═════ Document excerpt

Annapurna’s rap sheet offers plenty of supporting evidence. The peak has killed legendary climbers such as Anatoli Boukreev, known for his rescue exploits on Everest during the “Into Thin Air” disaster in 1996, as well as Alison Chadwick and Vera Watson, on the 1978 expedition that put the first women on top of Annapurna. After watching a salvo of avalanches explode down around her, the leader of that team, Everest veteran and author Arlene Blum, changed her summit plans. “I stopped being interested in reaching the top. I wasn’t sure I wanted to be there or whether it was safe or justifiable to be there,” said Berkeley-based Blum, author of “Annapurna: A Woman’s Place.” “If we had known how dangerous Annapurna was, we would have chosen a different mountain.”

After midnight, Viesturs’ tent stopped shaking, heralding a break in the weather. It was decision time. They had a very low high camp. Would the weather hold for the long 4,000-foot push to the summit -- and back? He would have to go up now or, with supplies dwindling, turn around. Again. His gut said go. At 1:30 a.m. he and his team began the assault. As they clawed up 40-degree slopes packed with snow as hard as a tabletop, they were left exposed to the beast’s most feared wrath: a bulge of ice cliffs that surrounds the rock at 24,000 feet, and bombs anything under it with avalanche debris.

══════════

→ **Your tasks**:
• a. Write out the stretch of the Annapurna passage from "After midnight, Viesturs’" through "with avalanche debris.".
• b. In the Annapurna passage, at what time did Viesturs and his team begin the assault on the summit?
• c. Carry on the Annapurna passage from where it stops.

═════ Data

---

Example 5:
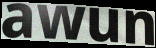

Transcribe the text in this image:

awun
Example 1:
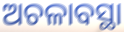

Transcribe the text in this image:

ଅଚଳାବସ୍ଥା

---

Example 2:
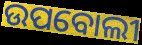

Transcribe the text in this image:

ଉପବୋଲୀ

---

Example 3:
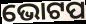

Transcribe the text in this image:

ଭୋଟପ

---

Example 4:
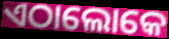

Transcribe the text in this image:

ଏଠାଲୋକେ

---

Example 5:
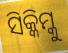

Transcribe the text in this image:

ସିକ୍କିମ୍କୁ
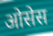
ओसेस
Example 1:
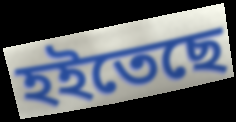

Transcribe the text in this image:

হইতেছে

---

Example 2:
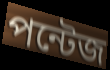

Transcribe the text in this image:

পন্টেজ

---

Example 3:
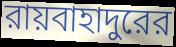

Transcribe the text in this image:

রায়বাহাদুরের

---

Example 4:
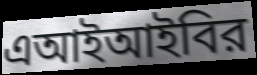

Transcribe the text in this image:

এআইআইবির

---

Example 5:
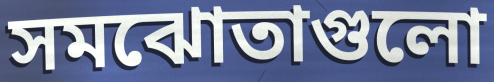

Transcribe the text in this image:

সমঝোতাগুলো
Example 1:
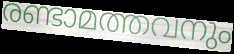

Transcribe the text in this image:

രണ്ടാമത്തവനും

══════════
═════ Data

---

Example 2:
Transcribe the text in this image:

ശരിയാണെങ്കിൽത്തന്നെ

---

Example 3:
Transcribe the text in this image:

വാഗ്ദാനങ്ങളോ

══════════

→ **Set of answers**:
• a.
After midnight, Viesturs’ tent stopped shaking, heralding a break in the weather. It was decision time. They had a very low high camp. Would the weather hold for the long 4,000-foot push to the summit -- and back? He would have to go up now or, with supplies dwindling, turn around. Again. His gut said go. At 1:30 a.m. he and his team began the assault. As they clawed up 40-degree slopes packed with snow as hard as a tabletop, they were left exposed to the beast’s most feared wrath: a bulge of ice cliffs that surrounds the rock at 24,000 feet, and bombs anything under it with avalanche debris.

• b. At 1:30 a.m.

• c.
“It’s almost like Russian roulette,” said Viesturs, who lives on Bainbridge Island, Wash., with his wife and three kids. “You’ve got to hope that the mountain is quiet and stable enough when you’re passing under this stuff.”

The team survived the gantlet, but high winds slammed them again, bringing bitter temperatures. The brutal conditions forced Italian leader Mondinelli, a veteran of 10 8,000-meter summits, to turn back. The rest battled on. The Italians had played a key role on the expedition, fixing ropes and breaking trail. Gustafsson kicked trail the final stretch, when every breath was a conscious effort to override withering exhaustion. Above 26,000 feet, known as the Death Zone, the air has only a third of the oxygen it does at sea level. Starved of fuel, both body and mental function start shutting down.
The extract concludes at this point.